The Uncertainty Principle

How success taught Janet Fitch that you never know anything for sure

"I never had any reason to be critical of her," Alma Fitch insists. "First of all, I wasn't a writer. Second, I could see the determination in her; I could see that writing wasn't a hobby. It was a calling. All I could do," she says, "was stand back and watch her dedication in awe."

IN 1995, FITCH HAD A PARTY AT HER HOUSE TO celebrate the sale of her first book, a young-adult novel called Kicks. "It never went anywhere. But I did sell it, and I had a party and put up all my rejection notices on the wall. They reached from the baseboard to over my head, on all four walls of the living room.

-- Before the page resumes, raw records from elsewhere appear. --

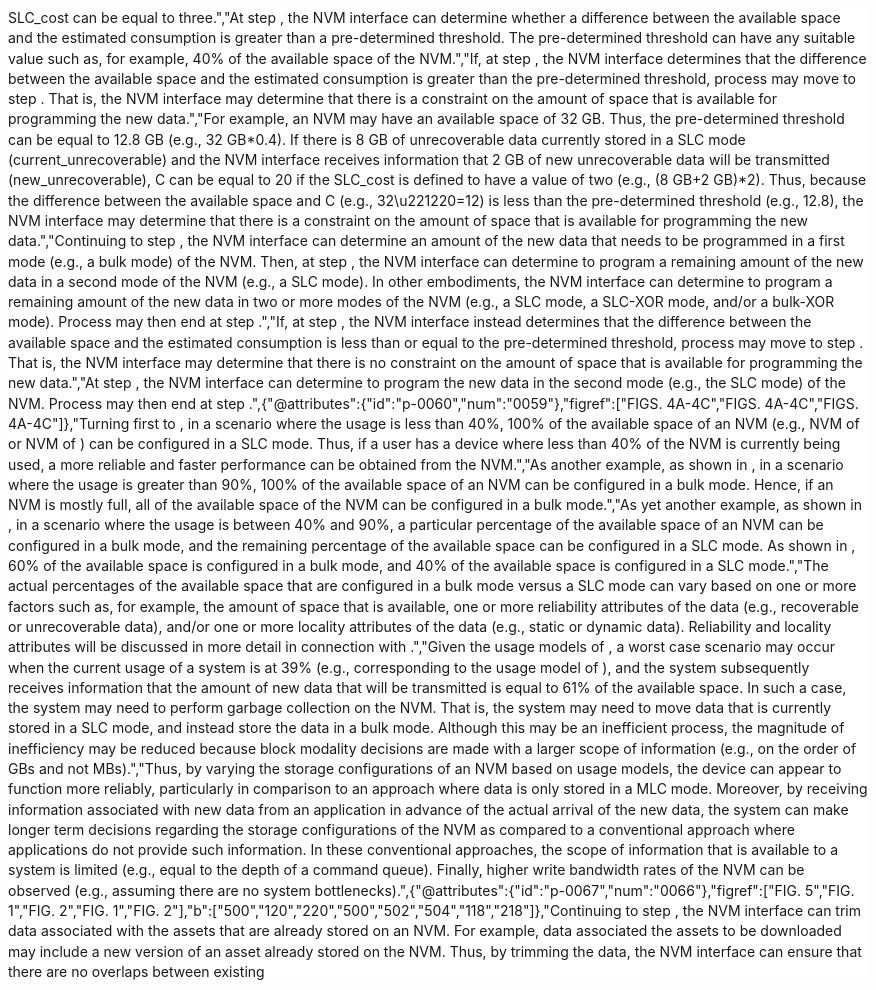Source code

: SLC_cost can be equal to three.","At step , the NVM interface can determine whether a difference between the available space and the estimated consumption is greater than a pre-determined threshold. The pre-determined threshold can have any suitable value such as, for example, 40% of the available space of the NVM.","If, at step , the NVM interface determines that the difference between the available space and the estimated consumption is greater than the pre-determined threshold, process  may move to step . That is, the NVM interface may determine that there is a constraint on the amount of space that is available for programming the new data.","For example, an NVM may have an available space of 32 GB. Thus, the pre-determined threshold can be equal to 12.8 GB (e.g., 32 GB*0.4). If there is 8 GB of unrecoverable data currently stored in a SLC mode (current_unrecoverable) and the NVM interface receives information that 2 GB of new unrecoverable data will be transmitted (new_unrecoverable), C can be equal to 20 if the SLC_cost is defined to have a value of two (e.g., (8 GB+2 GB)*2). Thus, because the difference between the available space and C (e.g., 32\u221220=12) is less than the pre-determined threshold (e.g., 12.8), the NVM interface may determine that there is a constraint on the amount of space that is available for programming the new data.","Continuing to step , the NVM interface can determine an amount of the new data that needs to be programmed in a first mode (e.g., a bulk mode) of the NVM. Then, at step , the NVM interface can determine to program a remaining amount of the new data in a second mode of the NVM (e.g., a SLC mode). In other embodiments, the NVM interface can determine to program a remaining amount of the new data in two or more modes of the NVM (e.g., a SLC mode, a SLC-XOR mode, and\/or a bulk-XOR mode). Process  may then end at step .","If, at step , the NVM interface instead determines that the difference between the available space and the estimated consumption is less than or equal to the pre-determined threshold, process  may move to step . That is, the NVM interface may determine that there is no constraint on the amount of space that is available for programming the new data.","At step , the NVM interface can determine to program the new data in the second mode (e.g., the SLC mode) of the NVM. Process  may then end at step .",{"@attributes":{"id":"p-0060","num":"0059"},"figref":["FIGS. 4A-4C","FIGS. 4A-4C","FIGS. 4A-4C"]},"Turning first to , in a scenario where the usage is less than 40%, 100% of the available space of an NVM (e.g., NVM  of  or NVM  of ) can be configured in a SLC mode. Thus, if a user has a device where less than 40% of the NVM is currently being used, a more reliable and faster performance can be obtained from the NVM.","As another example, as shown in , in a scenario where the usage is greater than 90%, 100% of the available space of an NVM can be configured in a bulk mode. Hence, if an NVM is mostly full, all of the available space of the NVM can be configured in a bulk mode.","As yet another example, as shown in , in a scenario where the usage is between 40% and 90%, a particular percentage of the available space of an NVM can be configured in a bulk mode, and the remaining percentage of the available space can be configured in a SLC mode. As shown in , 60% of the available space is configured in a bulk mode, and 40% of the available space is configured in a SLC mode.","The actual percentages of the available space that are configured in a bulk mode versus a SLC mode can vary based on one or more factors such as, for example, the amount of space that is available, one or more reliability attributes of the data (e.g., recoverable or unrecoverable data), and\/or one or more locality attributes of the data (e.g., static or dynamic data). Reliability and locality attributes will be discussed in more detail in connection with .","Given the usage models of , a worst case scenario may occur when the current usage of a system is at 39% (e.g., corresponding to the usage model of ), and the system subsequently receives information that the amount of new data that will be transmitted is equal to 61% of the available space. In such a case, the system may need to perform garbage collection on the NVM. That is, the system may need to move data that is currently stored in a SLC mode, and instead store the data in a bulk mode. Although this may be an inefficient process, the magnitude of inefficiency may be reduced because block modality decisions are made with a larger scope of information (e.g., on the order of GBs and not MBs).","Thus, by varying the storage configurations of an NVM based on usage models, the device can appear to function more reliably, particularly in comparison to an approach where data is only stored in a MLC mode. Moreover, by receiving information associated with new data from an application in advance of the actual arrival of the new data, the system can make longer term decisions regarding the storage configurations of the NVM as compared to a conventional approach where applications do not provide such information. In these conventional approaches, the scope of information that is available to a system is limited (e.g., equal to the depth of a command queue). Finally, higher write bandwidth rates of the NVM can be observed (e.g., assuming there are no system bottlenecks).",{"@attributes":{"id":"p-0067","num":"0066"},"figref":["FIG. 5","FIG. 1","FIG. 2","FIG. 1","FIG. 2"],"b":["500","120","220","500","502","504","118","218"]},"Continuing to step , the NVM interface can trim data associated with the assets that are already stored on an NVM. For example, data associated the assets to be downloaded may include a new version of an asset already stored on the NVM. Thus, by trimming the data, the NVM interface can ensure that there are no overlaps between existing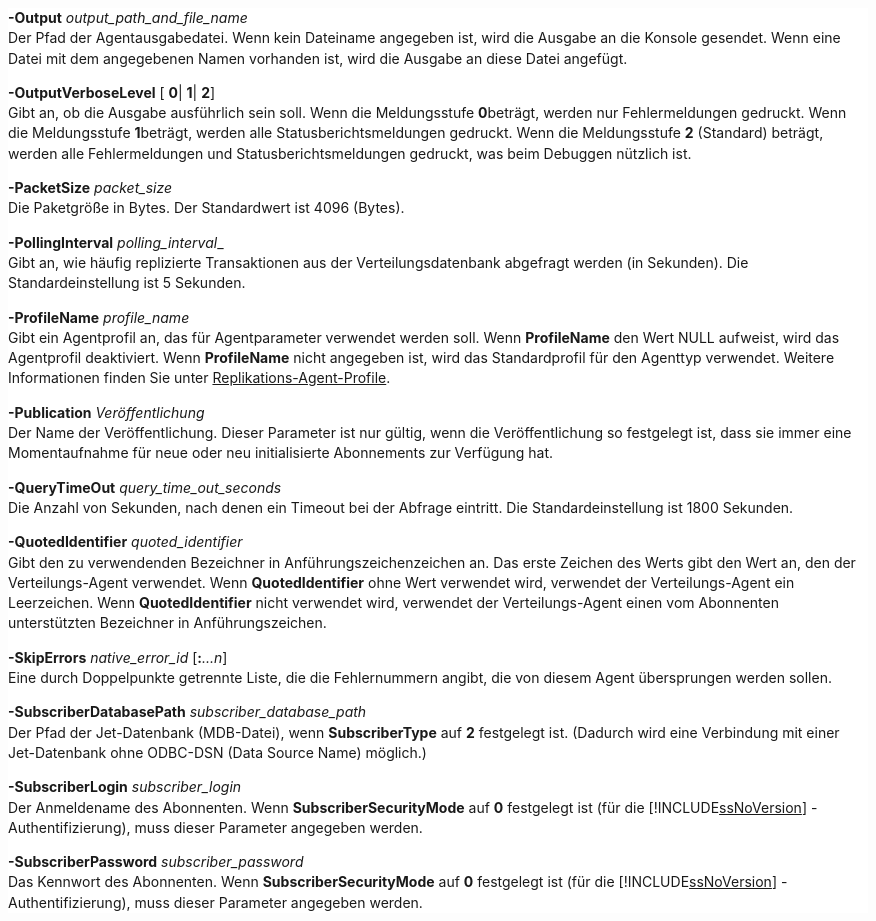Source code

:  **-Output** _output_path_and_file_name_  
 Der Pfad der Agentausgabedatei. Wenn kein Dateiname angegeben ist, wird die Ausgabe an die Konsole gesendet. Wenn eine Datei mit dem angegebenen Namen vorhanden ist, wird die Ausgabe an diese Datei angefügt.  
  
 **-OutputVerboseLevel** [ **0**| **1**| **2**]  
 Gibt an, ob die Ausgabe ausführlich sein soll. Wenn die Meldungsstufe **0**beträgt, werden nur Fehlermeldungen gedruckt. Wenn die Meldungsstufe **1**beträgt, werden alle Statusberichtsmeldungen gedruckt. Wenn die Meldungsstufe **2** (Standard) beträgt, werden alle Fehlermeldungen und Statusberichtsmeldungen gedruckt, was beim Debuggen nützlich ist.  
  
 **-PacketSize** _packet_size_  
 Die Paketgröße in Bytes. Der Standardwert ist 4096 (Bytes).  
  
 **-PollingInterval** _polling_interval__  
 Gibt an, wie häufig replizierte Transaktionen aus der Verteilungsdatenbank abgefragt werden (in Sekunden). Die Standardeinstellung ist 5 Sekunden.  
  
 **-ProfileName** _profile_name_  
 Gibt ein Agentprofil an, das für Agentparameter verwendet werden soll. Wenn **ProfileName** den Wert NULL aufweist, wird das Agentprofil deaktiviert. Wenn **ProfileName** nicht angegeben ist, wird das Standardprofil für den Agenttyp verwendet. Weitere Informationen finden Sie unter [Replikations-Agent-Profile](../../../relational-databases/replication/agents/replication-agent-profiles.md).  
  
 **-Publication** _Veröffentlichung_  
 Der Name der Veröffentlichung. Dieser Parameter ist nur gültig, wenn die Veröffentlichung so festgelegt ist, dass sie immer eine Momentaufnahme für neue oder neu initialisierte Abonnements zur Verfügung hat.  
  
 **-QueryTimeOut** _query_time_out_seconds_  
 Die Anzahl von Sekunden, nach denen ein Timeout bei der Abfrage eintritt. Die Standardeinstellung ist 1800 Sekunden.  
  
 **-QuotedIdentifier** _quoted_identifier_  
 Gibt den zu verwendenden Bezeichner in Anführungszeichenzeichen an. Das erste Zeichen des Werts gibt den Wert an, den der Verteilungs-Agent verwendet. Wenn **QuotedIdentifier** ohne Wert verwendet wird, verwendet der Verteilungs-Agent ein Leerzeichen. Wenn **QuotedIdentifier** nicht verwendet wird, verwendet der Verteilungs-Agent einen vom Abonnenten unterstützten Bezeichner in Anführungszeichen.  
  
 **-SkipErrors** _native_error_id_ [**:**_...n_]  
 Eine durch Doppelpunkte getrennte Liste, die die Fehlernummern angibt, die von diesem Agent übersprungen werden sollen.  
  
 **-SubscriberDatabasePath** _subscriber_database_path_  
 Der Pfad der Jet-Datenbank (MDB-Datei), wenn **SubscriberType** auf **2** festgelegt ist. (Dadurch wird eine Verbindung mit einer Jet-Datenbank ohne ODBC-DSN (Data Source Name) möglich.)  
  
 **-SubscriberLogin** _subscriber_login_  
 Der Anmeldename des Abonnenten. Wenn **SubscriberSecurityMode** auf **0** festgelegt ist (für die [!INCLUDE[ssNoVersion](../../../includes/ssnoversion-md.md)] -Authentifizierung), muss dieser Parameter angegeben werden.  
  
 **-SubscriberPassword** _subscriber_password_  
 Das Kennwort des Abonnenten. Wenn **SubscriberSecurityMode** auf **0** festgelegt ist (für die [!INCLUDE[ssNoVersion](../../../includes/ssnoversion-md.md)] -Authentifizierung), muss dieser Parameter angegeben werden.  
  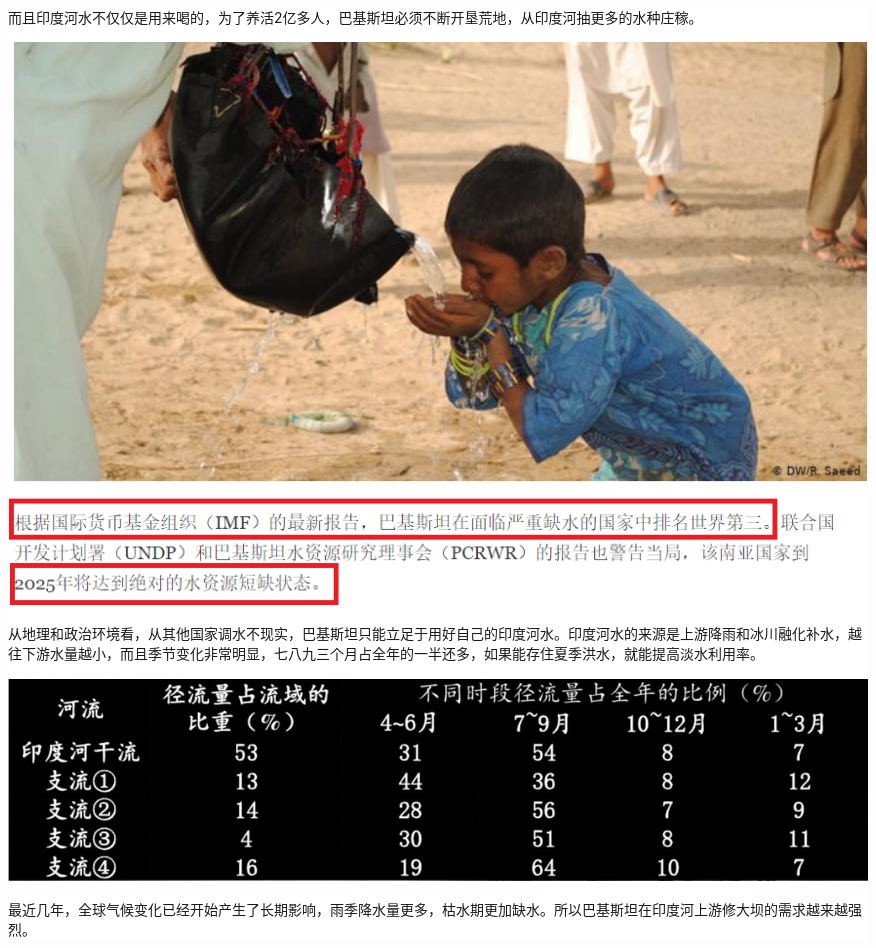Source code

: 而且印度河水不仅仅是用来喝的，为了养活2亿多人，巴基斯坦必须不断开垦荒地，从印度河抽更多的水种庄稼。

![](images/btnews/0101_0200/0145/media/image16.png)

从地理和政治环境看，从其他国家调水不现实，巴基斯坦只能立足于用好自己的印度河水。印度河水的来源是上游降雨和冰川融化补水，越往下游水量越小，而且季节变化非常明显，七八九三个月占全年的一半还多，如果能存住夏季洪水，就能提高淡水利用率。

![](images/btnews/0101_0200/0145/media/image17.png)

最近几年，全球气候变化已经开始产生了长期影响，雨季降水量更多，枯水期更加缺水。所以巴基斯坦在印度河上游修大坝的需求越来越强烈。
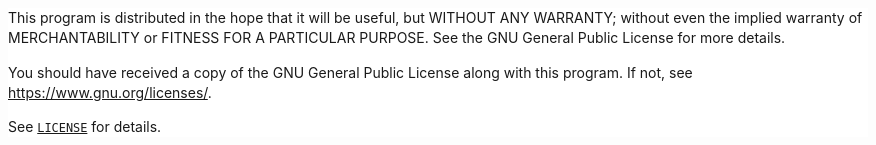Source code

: This program is distributed in the hope that it will be useful,
but WITHOUT ANY WARRANTY; without even the implied warranty of
MERCHANTABILITY or FITNESS FOR A PARTICULAR PURPOSE.  See the
GNU General Public License for more details.

You should have received a copy of the GNU General Public License
along with this program.  If not, see <https://www.gnu.org/licenses/>.

See [`LICENSE`](./LICENSE.txt) for details.




[ts-fold]: https://github.com/emacs-tree-sitter/ts-fold
[treesit-fold]: https://github.com/emacs-tree-sitter/treesit-fold

[tree-sitter.el]: https://github.com/emacs-tree-sitter/elisp-tree-sitter
[treesit.el]: https://www.gnu.org/software/emacs/manual/html_node/elisp/Language-Grammar.html
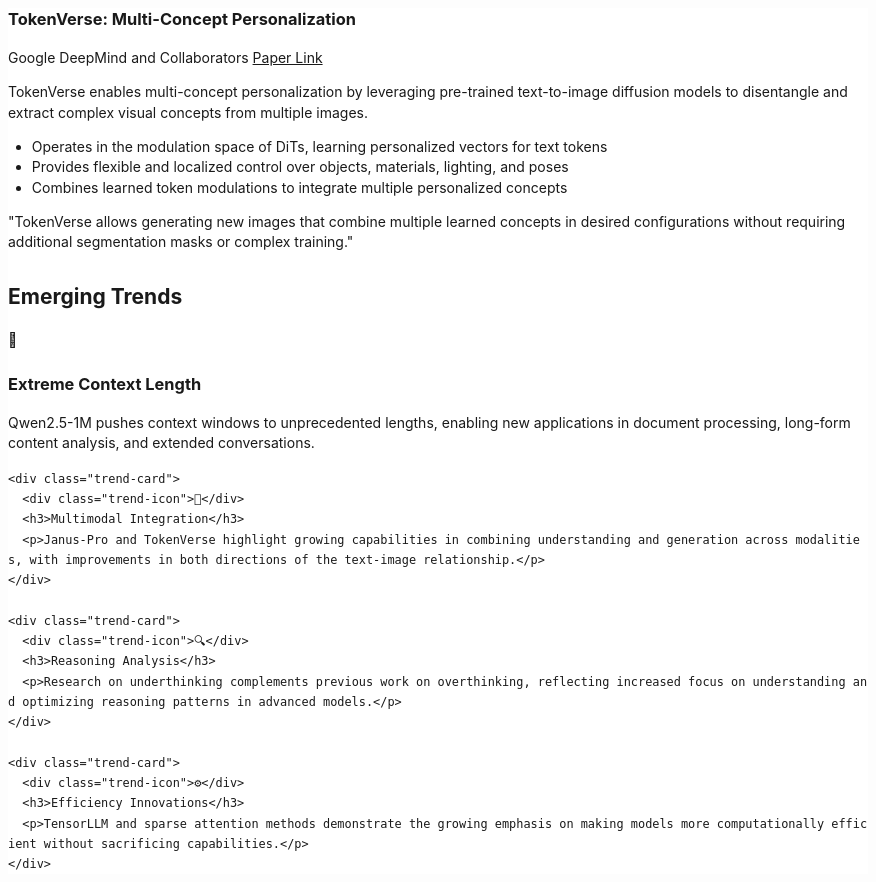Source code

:  <div class="paper-card">
    <div class="paper-card-header">
      <h3>TokenVerse: Multi-Concept Personalization</h3>
      <div class="paper-card-meta">
        <span class="paper-authors">Google DeepMind and Collaborators</span>
        <a href="https://arxiv.org/abs/2501.12224" class="paper-link" target="_blank" rel="noopener">Paper Link</a>
      </div>
    </div>
    <div class="paper-card-content">
      <p>TokenVerse enables multi-concept personalization by leveraging pre-trained text-to-image diffusion models to disentangle and extract complex visual concepts from multiple images.</p>
      <ul class="paper-points">
        <li>Operates in the modulation space of DiTs, learning personalized vectors for text tokens</li>
        <li>Provides flexible and localized control over objects, materials, lighting, and poses</li>
        <li>Combines learned token modulations to integrate multiple personalized concepts</li>
      </ul>
      <div class="paper-quote">
        <p>"TokenVerse allows generating new images that combine multiple learned concepts in desired configurations without requiring additional segmentation masks or complex training."</p>
      </div>
    </div>
  </div>
</section>

<section class="weekly-paper-section">
  <h2>Emerging Trends</h2>
  <div class="trends-grid">
    <div class="trend-card">
      <div class="trend-icon">📏</div>
      <h3>Extreme Context Length</h3>
      <p>Qwen2.5-1M pushes context windows to unprecedented lengths, enabling new applications in document processing, long-form content analysis, and extended conversations.</p>
    </div>

    <div class="trend-card">
      <div class="trend-icon">🎨</div>
      <h3>Multimodal Integration</h3>
      <p>Janus-Pro and TokenVerse highlight growing capabilities in combining understanding and generation across modalities, with improvements in both directions of the text-image relationship.</p>
    </div>

    <div class="trend-card">
      <div class="trend-icon">🔍</div>
      <h3>Reasoning Analysis</h3>
      <p>Research on underthinking complements previous work on overthinking, reflecting increased focus on understanding and optimizing reasoning patterns in advanced models.</p>
    </div>

    <div class="trend-card">
      <div class="trend-icon">⚙️</div>
      <h3>Efficiency Innovations</h3>
      <p>TensorLLM and sparse attention methods demonstrate the growing emphasis on making models more computationally efficient without sacrificing capabilities.</p>
    </div>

"When you're used to that," she says, "success is a shock. You have to look at yourself totally differently. Your whole strategy of life is a defense against failure, and suddenly there's success -- you don't know how to deal with that." She was answering phones at her mother's office when Oprah called to congratulate her; a few days later, Warner Bros. called with a film deal. The book had been out a month. ("I thought, 'What's next? A date with Bigfoot?'") The endorsement put her on the best-seller list, but not without reservations: Fitch worried whether people who don't read literary fiction, "who are sometimes more literal in their reading," would react to a book that "deals with such gray areas of what is moral and what is real." The day she watched on television as Oprah handed out the book to her studio audience, "I had this surreal vision that when people went to open it, it just might explode. Like, Pow!"

Fitch is now hard at work on her next book, but it is not the next book she was talking about a few months ago, the one about L.A. in the 1920s. "It would be so nice to say, 'Oh yes, I'm almost done with this second book, and it's going well.' But I basically don't know what is happening. I was working on one book for three years, and then this other one just came out of nowhere, totally turned over the apple cart." This time, she'd rather not talk about it. "The apples are still rolling on the floor," she says. "I still don't know where they're going to land."